Patrick McCormack‘s Tiger Consumer Management will soon be closing its doors. It was announced in an investor letter on Wednesday that McCormack, a “Tiger Cub” protégé of Julian Robertson’s (pictured) will liquidate his equities and close the fund down by the end of the month. The fund closes on a high note, up 3.9% in 2015 through February after a strong 4.6% gain during that month. McCormack cited the desire to spend more time with his family as a driving factor in his decision.
“Managing a fundamentally driven, long/short equity hedge fund is rewarding but demanding work. I have decided after nearly 15 years of doing so, at this stage of my life, I would like to spend more time with my family,” McCormack said in the investor letter.
McCormack started the hedge fund in 2000 with “Tiger Seed” money from Robertson, who also helped fund the launch of several other Tiger Cubs who worked under him over the years after closing his own fund to outside investors in March 2000. McCormack employed a traditional long/short equity hedge fund.
“We do not engage in market timing and therefore do not change our net exposure based on a market or economic view. The two governing factors to our growth are liquidity and research capacity,” McCormack stated in a 2010 letter to investors.
McCormack used that research capacity to expertly time moves into certain stocks over the years, including making a bigger move into Facebook Inc (NASDAQ:FB) heading into the summer of 2013, just before shares of the social media giant were on the verge of nearly tripling over the next nine months. Facebook remained one of his top holdings right until the end of 2014, along with Liberty Global plc (NASDAQ:LBTYK) and CarMax Inc (NYSE:KMX), as we reported in February.
It’s possible that McCormack may have been planning the close for several months dating back to the fourth quarter of 2014, as his fund slashed its equity holdings by about 31% during the quarter, down to $1.39 billion from $2.01 billion at the end of the third quarter. McCormack reduced positions or sold out of 27 stocks, while only opening seven new positions and increasing his stake in one.
Let’s take a look now at the top three of those new positions McCormack opened last quarter, the final such moves that will be reported by the fund. The top new position, and fourth largest overall was in video streaming service Netflix, Inc. (NASDAQ:NFLX) though it wasn’t the first time McCormack had invested in the company. He initiated a position in the third quarter of 2011, consisting of 386,400 shares at the time, but had sold out of it by the end of the first quarter of 2012, after Netflix, Inc. (NASDAQ:NFLX) had rebounded slightly from its catastrophic fall in the second half of 2011.

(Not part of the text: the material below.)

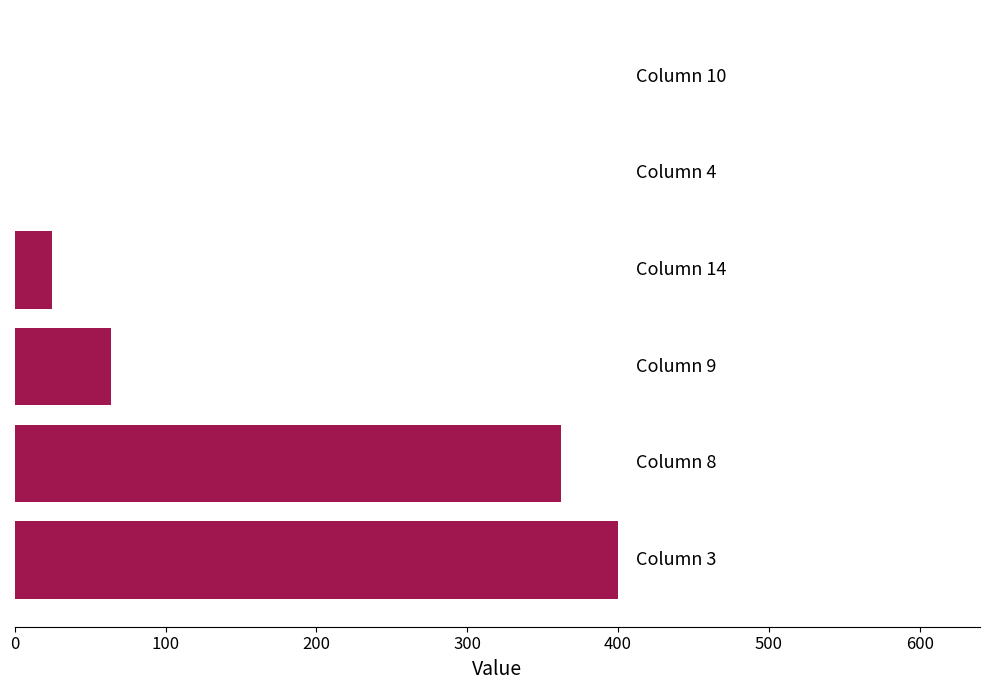

Are the bars horizontal?

Yes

The most recent new position in Netflix, Inc. (NASDAQ:NFLX) consisted of 182,100 shares, which were now more valuable than his much larger holding of shares in 2011, at $62.21 million. So long as the investment occurred after October 15, it will have proven to be a very wise one for McCormack. Shares are up 35% year-to-date, on impressive subscriber growth figures recently reported.